As originally described, the
clk-1 mutants of C. elegans develop slowly and exhibit an extended life span. Recently, the
clk-1 mutants have been shown to have a defect in the biosynthesis of coenzyme Q 9 , the normal isoform synthesized by C. elegans where 9 designates the number of isoprene units in the polyisoprenoid tail. Coenzyme Q is an essential component of the mitochondrial respiratory electron transport chain, as it is required for the function of complexes I, II, and III. The
clk-1 mutants lack coenzyme Q 9 and instead rely on the coenzyme Q 8 supplied by their standard diet of E. coli . These results implied that a reduction in the levels of coenzyme Q may be responsible for the slowed development and increased life span reported for the
clk-1 mutants maintained on the standard Q-replete E. coli diet. Wild type worms appear to partially rely on dietary Q, as evidenced by a one-day delay in development (egg to adult) on Q-less food. To test whether a decrease in coenzyme Q could alter life span of wild type animals, wild-type L4 larvae were switched from a standard diet of Q 8 -replete E. coli to a diet lacking coenzyme Q, and were subsequently maintained on this Q-less diet throughout adulthood. Three distinct E. coli mutant strains were provided as Q-less diets, including strains lacking either the O - or C -methyltransferase enzymes of Q biosynthesis, and an E. coli mutant lacking the 4-HB:polyprenyldiphosphate transferase. A 60% increase in nematode life span was observed for the first two of these Q-less E. coli strains, suggesting that the distinct Q-biosynthetic intermediate accumulating in each of these Q-less E. coli mutants was not responsible for producing the observed life span extension. Thus at face value, consumption of Q 8 shortens wild type life span and it is this short life span that is considered normal. Alternatively, the diet/environment interaction that changes longevity could be due to different metabolic products in the Q-replete and Q-less bacteria. Mutations in two loci,
daf-12 and
daf-16 , suppress the life span extension of a number of previously isolated Age mutations.
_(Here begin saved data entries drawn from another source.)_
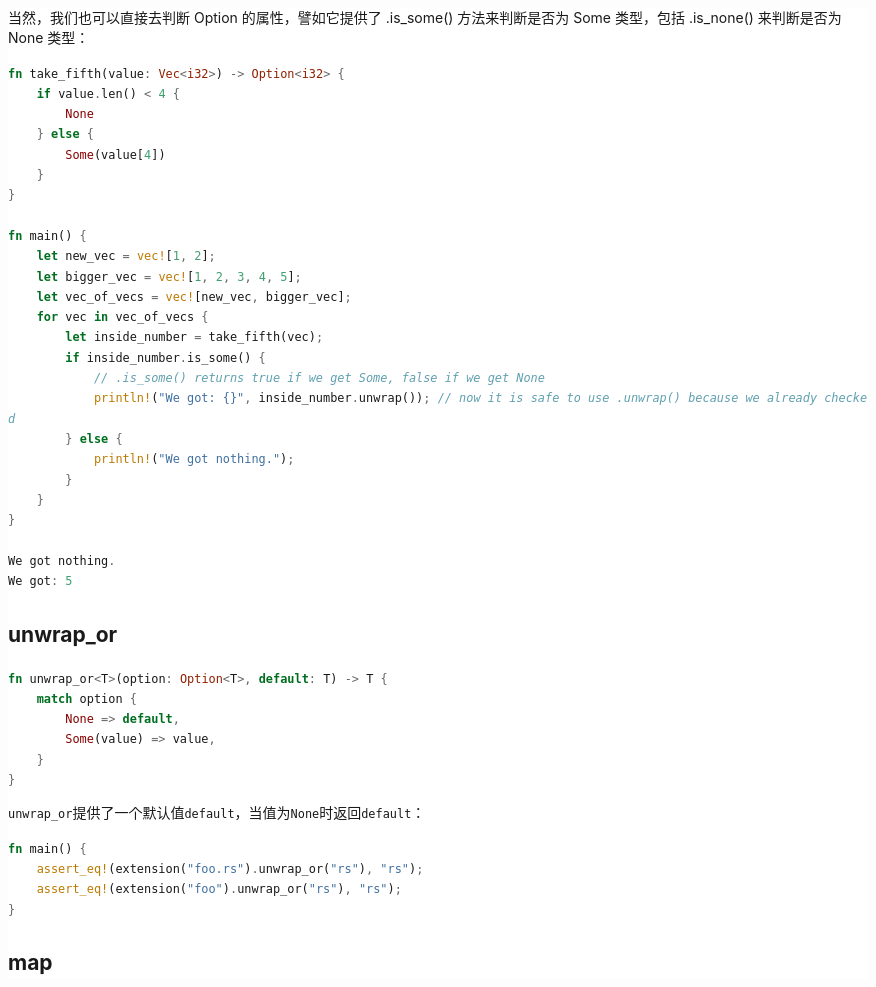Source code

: 当然，我们也可以直接去判断 Option 的属性，譬如它提供了 .is_some() 方法来判断是否为 Some 类型，包括 .is_none() 来判断是否为 None 类型：

```rs
fn take_fifth(value: Vec<i32>) -> Option<i32> {
    if value.len() < 4 {
        None
    } else {
        Some(value[4])
    }
}

fn main() {
    let new_vec = vec![1, 2];
    let bigger_vec = vec![1, 2, 3, 4, 5];
    let vec_of_vecs = vec![new_vec, bigger_vec];
    for vec in vec_of_vecs {
        let inside_number = take_fifth(vec);
        if inside_number.is_some() {
            // .is_some() returns true if we get Some, false if we get None
            println!("We got: {}", inside_number.unwrap()); // now it is safe to use .unwrap() because we already checked
        } else {
            println!("We got nothing.");
        }
    }
}

We got nothing.
We got: 5
```

## unwrap_or

```rust
fn unwrap_or<T>(option: Option<T>, default: T) -> T {
    match option {
        None => default,
        Some(value) => value,
    }
}
```

`unwrap_or`提供了一个默认值`default`，当值为`None`时返回`default`：

```rust
fn main() {
    assert_eq!(extension("foo.rs").unwrap_or("rs"), "rs");
    assert_eq!(extension("foo").unwrap_or("rs"), "rs");
}
```

## map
However, neither
daf-12 nor
daf-16 suppress the life span extension generated by the Q-less E. coli diet. Assuming that the life span extension resulting from the Q-less E. coli diet is a phenocopy of the
clk-1 mutation, then the lack of suppression by
daf-16 is consistent with previous reports. The Age mutants
clk-1(
qm30,
qm51, and
e2519 ) and
daf-2(
e1370 and
m41 ) at the restrictive temperature, were transferred to the Q-less E. coli diet as L4 larvae, and for each of the mutants tested, further increases in life span were observed. For
clk-1 mutants, the expectation had been premature death, since its larval development depends on a supply of dietary Q. However, it is likely that the
clk-1 mutants cultured on Q-replete E. coli during development accumulate coenzyme Q 8 , and the life span extension observed for the adult animals is presumably due to the declining levels of Q 8 from lack of a dietary source. The increased life span extension in Age mutants fed diets lacking coenzyme Q suggest that these longevity mechanisms are additive.